Com efeito, os ataques do canídeo decorreram na sequência de um, e, em rigor,
durante um, desentendimento entre o assistente EE e o arguido, o que distribuiu a
atenção deste entre as duas circunstâncias. O arguido estaria preocupado com a
fotografia que o assistente lhe terá tirado, e tentou chegar ao respetivo telemóvel já
depois do primeiro ataque, tendo canalizado a sua atenção para tanto, não tendo, por
isso, assimilado a segunda parte dos factos. É esta a firme convicção do Tribunal.
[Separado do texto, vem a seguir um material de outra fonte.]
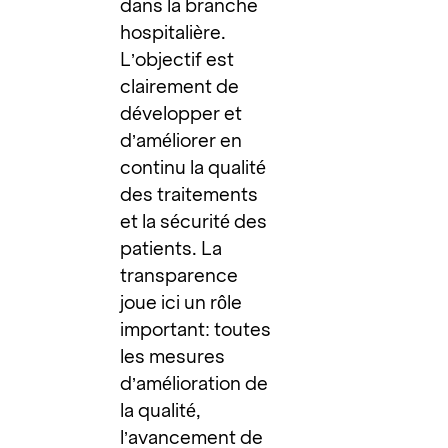
dans la branche
hospitalière.
L’objectif est
clairement de
développer et
d’améliorer en
continu la qualité
des traitements
et la sécurité des
patients. La
transparence
joue ici un rôle
important: toutes
les mesures
d’amélioration de
la qualité,
l’avancement de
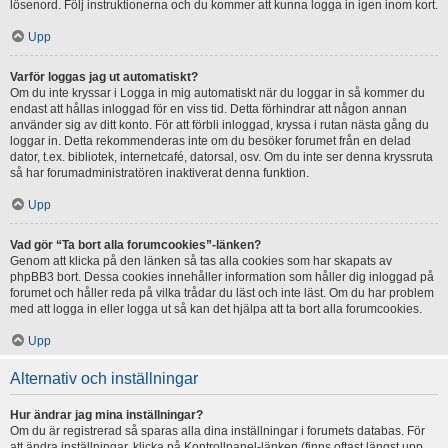
lösenord. Följ instruktionerna och du kommer att kunna logga in igen inom kort.
Upp
Varför loggas jag ut automatiskt?
Om du inte kryssar i Logga in mig automatiskt när du loggar in så kommer du
endast att hållas inloggad för en viss tid. Detta förhindrar att någon annan
använder sig av ditt konto. För att förbli inloggad, kryssa i rutan nästa gång du
loggar in. Detta rekommenderas inte om du besöker forumet från en delad
dator, t.ex. bibliotek, internetcafé, datorsal, osv. Om du inte ser denna kryssruta
så har forumadministratören inaktiverat denna funktion.
Upp
Vad gör “Ta bort alla forumcookies”-länken?
Genom att klicka på den länken så tas alla cookies som har skapats av
phpBB3 bort. Dessa cookies innehåller information som håller dig inloggad på
forumet och håller reda på vilka trådar du läst och inte läst. Om du har problem
med att logga in eller logga ut så kan det hjälpa att ta bort alla forumcookies.
Upp
Alternativ och inställningar
Hur ändrar jag mina inställningar?
Om du är registrerad så sparas alla dina inställningar i forumets databas. För
att ändra inställningar, klicka på Kontrollpanel-länken (finns oftast längst upp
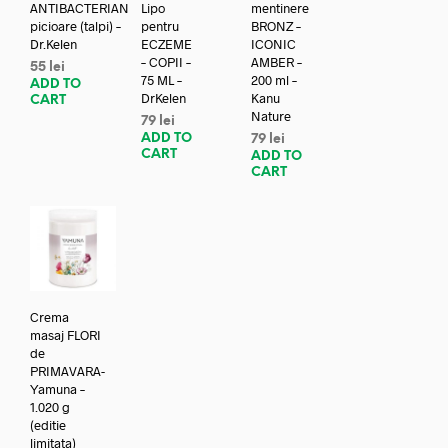
ANTIBACTERIAN
Lipo
mentinere
picioare (talpi) –
pentru
BRONZ –
Dr.Kelen
ECZEME
ICONIC
– COPII –
AMBER –
55
lei
75 ML –
200 ml –
ADD TO
DrKelen
Kanu
CART
Nature
79
lei
ADD TO
79
lei
CART
ADD TO
CART
Crema
masaj FLORI
de
PRIMAVARA-
Yamuna –
1.020 g
(editie
limitata)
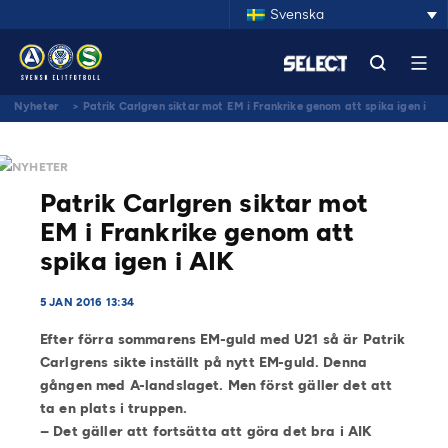
Svenska
Nyheter
>
Patrik Carlgren siktar mot EM i Frankrike genom att spika igen i
AIK
NYHETER
Patrik Carlgren siktar mot
EM i Frankrike genom att
spika igen i AIK
5 JAN 2016 13:34
Efter förra sommarens EM-guld med U21 så är Patrik
Carlgrens sikte inställt på nytt EM-guld. Denna
gången med A-landslaget. Men först gäller det att
ta en plats i truppen.
– Det gäller att fortsätta att göra det bra i AIK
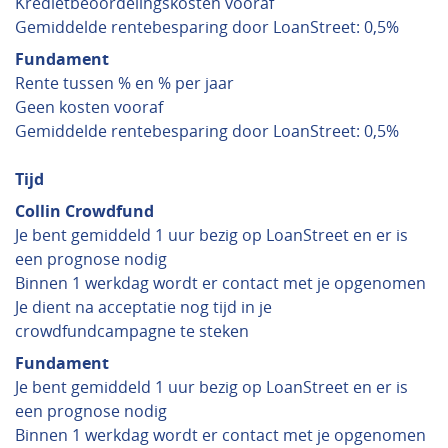
Kredietbeoordelingskosten vooraf
Gemiddelde rentebesparing door LoanStreet: 0,5%
Fundament
Rente tussen % en % per jaar
Geen kosten vooraf
Gemiddelde rentebesparing door LoanStreet: 0,5%
Tijd
Collin Crowdfund
Je bent gemiddeld 1 uur bezig op LoanStreet en er is
een prognose nodig
Binnen 1 werkdag wordt er contact met je opgenomen
Je dient na acceptatie nog tijd in je
crowdfundcampagne te steken
Fundament
Je bent gemiddeld 1 uur bezig op LoanStreet en er is
een prognose nodig
Binnen 1 werkdag wordt er contact met je opgenomen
Embora o arguido negue ter tentado tirar o telemóvel ao assistente, tal foi confirmado
por este último de forma credível e lógica, e é o mais compatível com a dinâmica dos
acontecimentos, nomeadamente com o largar inadvertido do cão, pelo assistente, após
ter finalmente conseguido segurá-lo.
Acresce que, da concatenação das declarações dos assistentes com o depoimento da
testemunha DD, extrai-se com segurança a existência do segundo ataque, até porque
tal converge (rectius: é a única versão que converge) com as fotografias de fls. 15 –
onde se visualiza o sangue na parede da esquina onde este sucedeu (tal como
explicaram a assistente CC e as testemunhas DD e GG) – e com as lesões sofridas
pela assistente e pelo ofendido DD, que os próprios atestaram, e que estão
documentadas a fls. 222 a 224, 229, 246 a 250, 312, 329 a 330 (quanto à assistente) e
a fls. 282 e 282 verso, de fls. 297 a 299, e nas perícias de fls. 269 a 271, de fls. 315 e
seguintes (quanto ao ofendido DD), assim conferindo lógica à sua verificação.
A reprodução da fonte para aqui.